In response to the complaint, they argued that the virtual manager database was the member’s own internal database and that they did not use, access or share any information within it, meaning it was not subject to the same rules as formal tenancy databases.
TICA did not respond to questions from ABC News about its virtual manager database or the OAIC determination.
A spokesperson for the Real Estate Institute of Australia, the peak body representing real estate agents, said that the privacy of current and prospective tenants was paramount: “Agencies need to be diligent so that any tech tools are fully compliant and providing adequate consumer protection. That is our promise to our customers.”
The complaint
The tenant, given the alias ‘AHL’, lodged a complaint with the OAIC after they were informed of the virtual manager listing following an unsuccessful rental property application.
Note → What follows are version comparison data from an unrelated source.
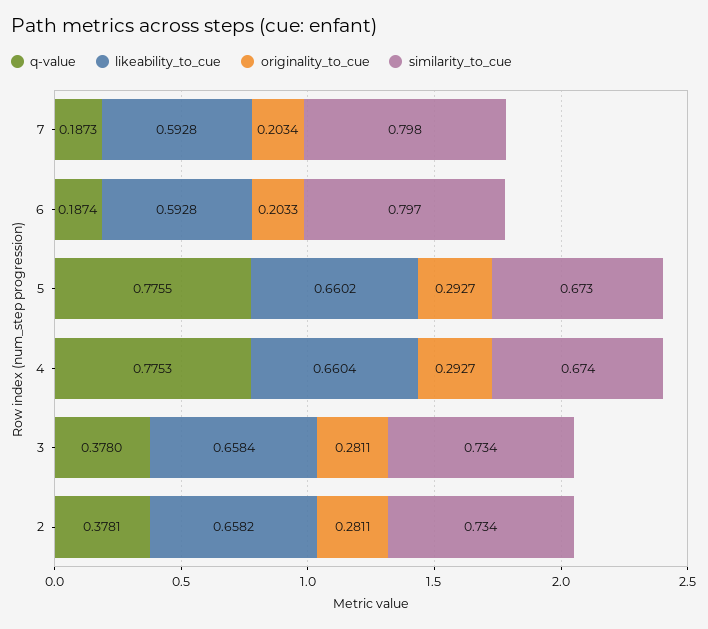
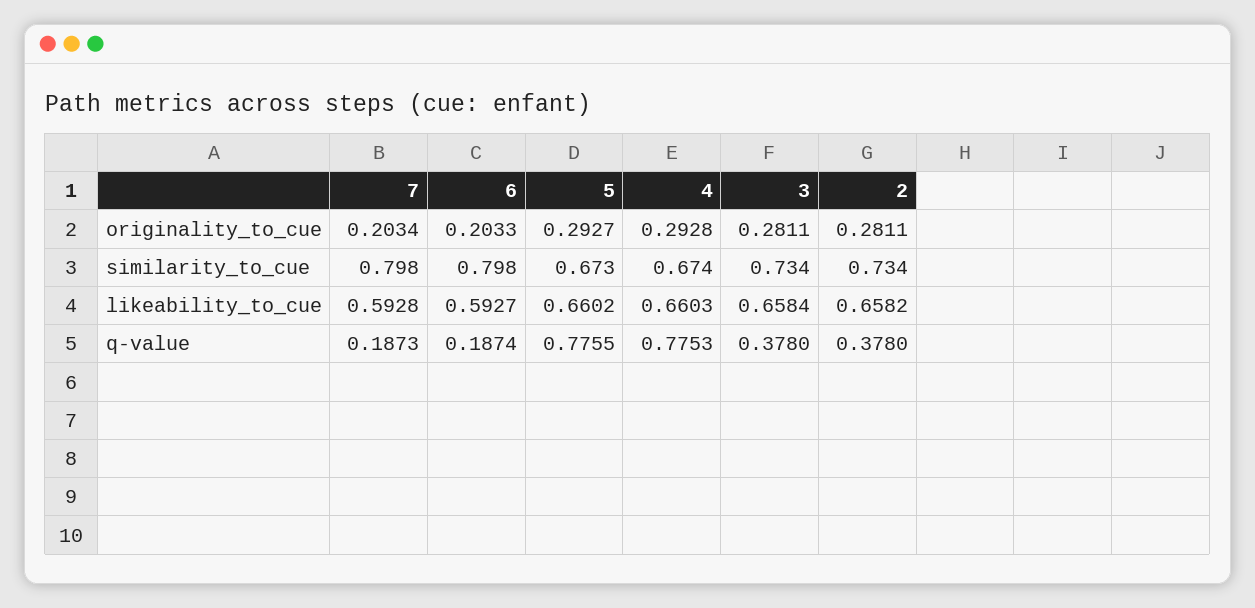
likeability_to_cue, 6: 0.5928 -> 0.5927
similarity_to_cue, 6: 0.797 -> 0.798
likeability_to_cue, 4: 0.6604 -> 0.6603
originality_to_cue, 4: 0.2927 -> 0.2928
q-value, 2: 0.3781 -> 0.378

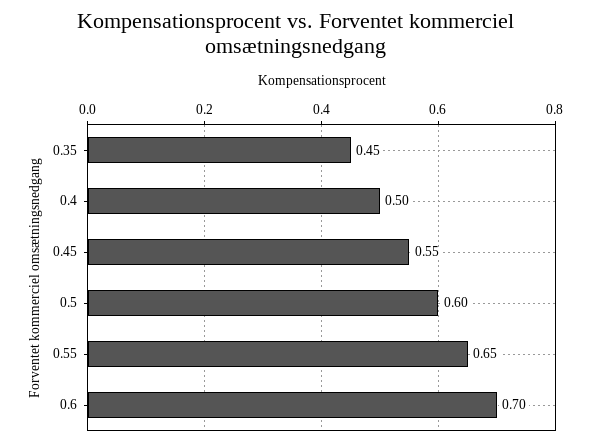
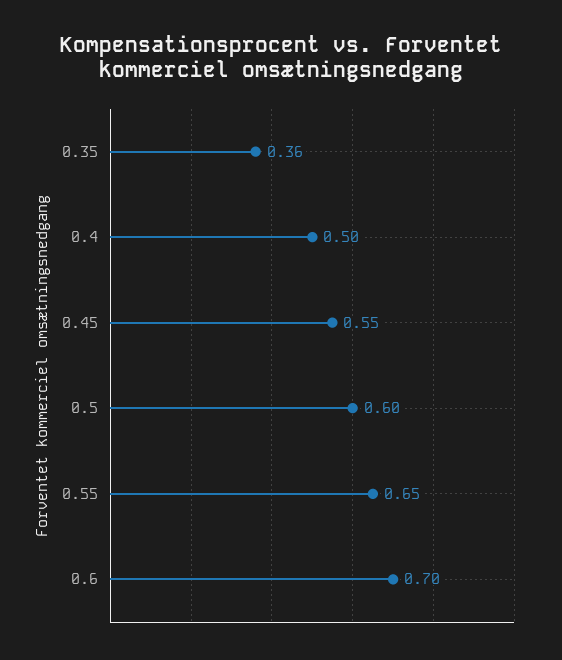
0.35: 0.45 -> 0.36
In 2011, the tenant was evicted from a Queensland property and placed on TICA’s main tenancy database, at which time the real estate manager opted to receive alerts on their movements through virtual manager.
The complainant was advised that they had been added to the main database due to unpaid rent, unpaid water usage charges, damage to property and costs incurred for cleaning, rubbish removal and change of locks, the OAIC determination read.
The listing on the main database was removed after three years, in accordance with Queensland’s Residential Tenancies and Rooming Accommodation (RTRA) Act.
But in 2018 – seven years after they were placed on TICA’s database – the tenant applied for a rental property with a different real estate agent, who searched the tenancy database, prompting an automatic notification to be sent through virtual manager to the first agent despite the original listing having been removed years earlier.
In response, the first real estate agent contacted the new agent and “advised them that the complainant had left the previous property damaged and with rent owing”, the determination read.
The tenant claimed that TICA had “improperly disclosed their personal information to the first real estate agent” and had “held information about the complainant in its database for longer than it needed, and therefore failed to take reasonable steps to destroy or de-identify the personal information it held”.
TICA denied that it interfered with the complainant’s privacy or breached the Privacy Act.
The Information Commissioner found TICA did not breach privacy guidelines by disclosing personal information to the real estate agent but rejected their claims that the virtual manager database was internal and found it was not exempt from the RTRA Act and the requirement to remove information after three years.
The commissioner ordered TICA to remove or de-identify any of AHL’s personal information held for more than three years. The OAIC order only applies to the complainant’s information, not other other personal information held by the service.
An OAIC spokesperson told ABC News that TICA has advised the commission “that personal information about the complainant is no longer held on the virtual manager database” and that it “also advised that it ‘is taking steps to upgrade its systems’ to ensure compliance with the Privacy Act”.